Um Conto de Natal

A noite era fria. "Se caísse neve seria ao menos bonito" - pensou a atípica figura do lado de fora do terminal rodoviário. Esse natal ele não iria para casa. A mãe, já idosa, teria que se contentar em vê-lo no carnaval, quando ele teria uma pequena folga do serviço e poderia viajar os mais de 800 km para ir vê-la. Ele estava quebrado. Sem dinheiro. Não participara do amigo secreto da firma justamente por não poder comprar o presente. A verdade é que ele só não estava passando fome ainda por causa do Vale Refeição. Andou pela rua barulhenta. "Quantos carros, meu Deus!" - pensou enquanto aproximava-se de um bar. Estava com fome e decidiu entrar e pedir um café. Ele ainda tinha vinte reais. Dava pra tomar um pingado e comer uma coxinha. Enquanto jantava a coxinha e o pingado, fazia planos para o próximo ano. Pensava em talvez mudar de casa. A umidade da casa atual mofou a maioria de suas poucas roupas. Agora ele tinha apenas um casaco para o frio... pensou em como seria legal ter um casaco melhor, ao invés deste, fedorento de suor e poeira. Pensou em comprar um cartão telefônico e ligar para a velha mãe, mas se o fizesse comprometeria o dinheiro da passagem pra casa, o que seria perigoso, pois os assaltos aumentam nessa época do ano. Contentou-se em pensar na amada mãezinha. Nos cabelos brancos, no colo quente e seguro. Como ele amava a velhinha. Ele faria de tudo para passar o natal com mãe.
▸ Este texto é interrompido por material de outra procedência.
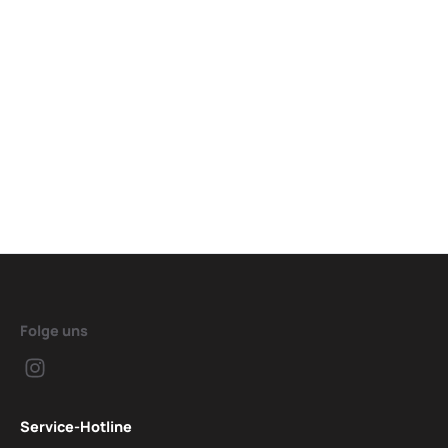
Folge uns
Service-Hotline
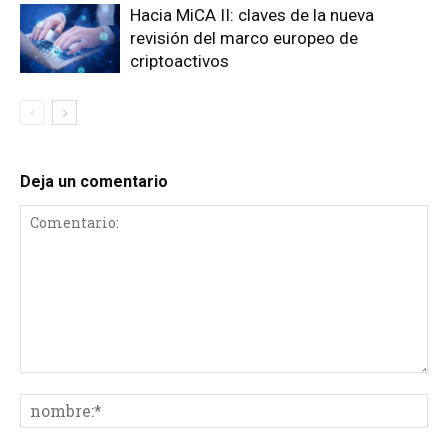
Hacia MiCA II: claves de la nueva
revisión del marco europeo de
criptoactivos
Deja un comentario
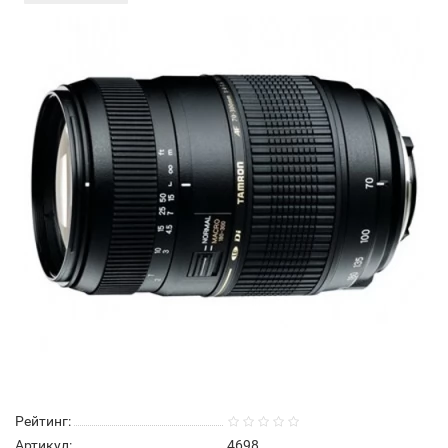
Рейтинг:
Артикул:
4698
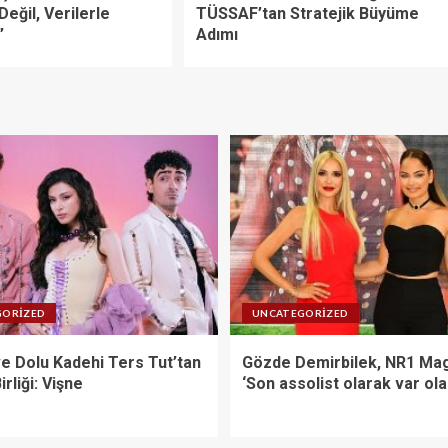
Değil, Verilerle
TÜSSAF’tan Stratejik Büyüme
”
Adımı
GORIZED
UNCATEGORIZED
ve Dolu Kadehi Ters Tut’tan
Gözde Demirbilek, NR1 Mag
irliği: Vişne
‘Son assolist olarak var ol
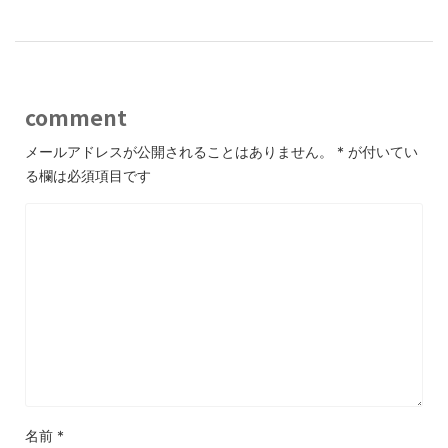
comment
メールアドレスが公開されることはありません。
*
が付いてい
る欄は必須項目です
名前
*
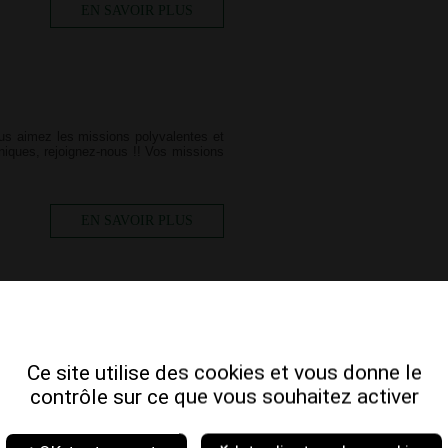
EN SAVOIR PLUS
vous aimez les missions polyvalentes et
hniques, rejoignez-nous !! Vos missions
EN SAVOIR PLUS
de nos promos exceptionnelles sur les
formez votre espace détente avec des
Ce site utilise des cookies et vous donne le
contrôle sur ce que vous souhaitez activer
EN SAVOIR PLUS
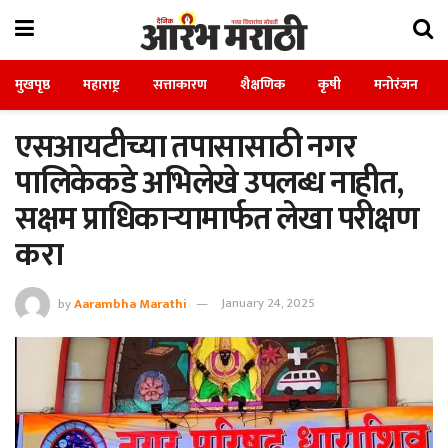
मुखपृष्ठ
महाराष्ट्र
सत्ताकारण
शैक्षणिक
कृषी
मनोरंजन
एसआयटीच्या तपासासाठी नगर
पालिकेकडे अभिलेखे उपलब्ध नाहीत,
सक्षम प्राधिकाऱ्यामार्फत लेखा परीक्षण
करा
by
Aarambha Marathi
January 24, 2025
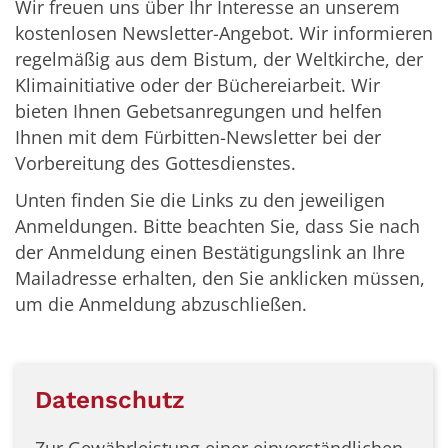
Wir freuen uns über Ihr Interesse an unserem
kostenlosen Newsletter-Angebot. Wir informieren
regelmäßig aus dem Bistum, der Weltkirche, der
Klimainitiative oder der Büchereiarbeit. Wir
bieten Ihnen Gebetsanregungen und helfen
Ihnen mit dem Fürbitten-Newsletter bei der
Vorbereitung des Gottesdienstes.
Unten finden Sie die Links zu den jeweiligen
Anmeldungen. Bitte beachten Sie, dass Sie nach
der Anmeldung einen Bestätigungslink an Ihre
Mailadresse erhalten, den Sie anklicken müssen,
um die Anmeldung abzuschließen.
Datenschutz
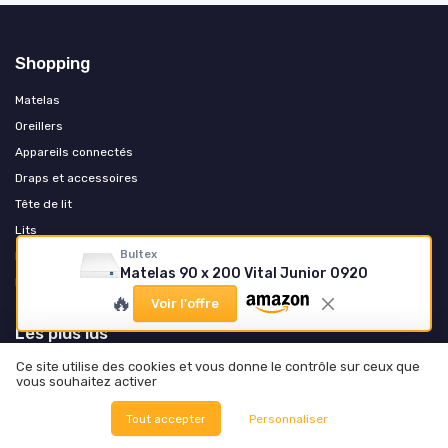
Shopping
Matelas
Oreillers
Appareils connectés
Draps et accessoires
Tête de lit
Lits
Bultex
Mobilier de chambre
Matelas 90 x 200 Vital Junior 0920
Literie enfant et bébé
🔥
Voir l'offre
Les plus lus
Ce site utilise des cookies et vous donne le contrôle sur ceux que
Avis sur les matelas Dreamea : que valent-ils vraiment ?
vous souhaitez activer
Tout savoir sur le matelas Sultan d'Ikea
Tout accepter
Personnaliser
Comment identifier les traces de punaises de lit sur votre matelas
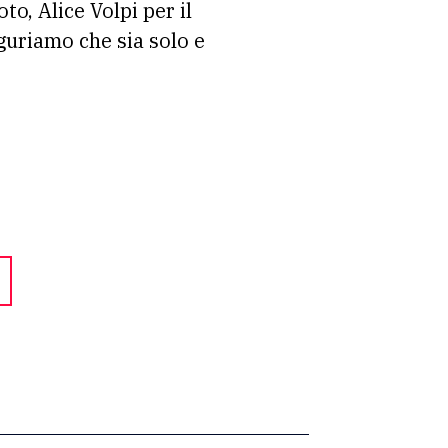
o, Alice Volpi per il
uguriamo che sia solo e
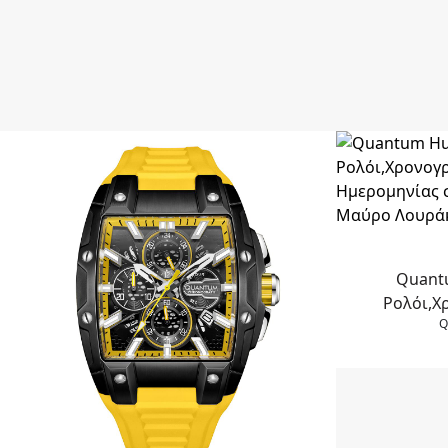
Quant
Ρολόι,Χ
Q
Ημερομηνία
Μαύρο Λο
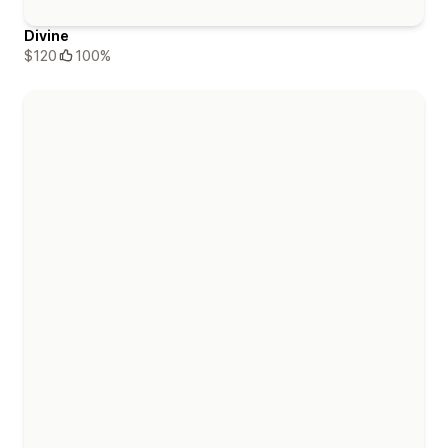
Divine
$120
100%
Ele queria ter tido mais sucesso na vida, para poder dar um fim de vida melhor para a mãe. Um misto de frustração e vergonha tomou conta de seus sentimentos. Ele precisava ir pra casa, dormir um pouco. Foi ao caixa, pagou os R$ 3,50 devidos, e dirigiu-se ao ponto de ônibus. No ônibus, enquanto seguia para casa, se distraiu com as luzes de natal. A cidade havia ficado bonita, quase mágica. Na cidade onde crescera não tinha essas luzes, havia apenas uma arvore enfeitada na praça central, onde seu pai - ainda vivo na época - o levava para passear. Boa época aquela. Naquela noite ele chorou por sua infância, por sua juventude mal conduzida, por sua mãe, por seu pai. No cantinho do ônibus, com a cara colada no vidro ele chorou.

12 horas antes...

O sol estava infernal. Ele estava apressado, pois ia viajar dentro de poucas horas. Ia finalmente ver a mãezinha. Mas antes foi ao centro da cidade para comprar alguns presentes. Ele estava com um bom dinheiro, que guardara o ano inteiro, visando viajar folgadamente no natal. Era o que pretendia até ver a coisa mais deslumbrante que vira em toda sua vida, ali na vitrine da loja, bem a sua frente. Ele havia sonhado com aquilo há tanto tempo e hoje ele poderia finalmente realizar. Entrou na loja obstinadamente decidido. Ele sabia o que queria e estava disposto a pagar o preço. Vinte minutos depois ele saiu da loja satisfeito e ansioso para chegar em casa. Afinal ele acabara de comprar, à vista, uma TV LCD de 32 polegadas.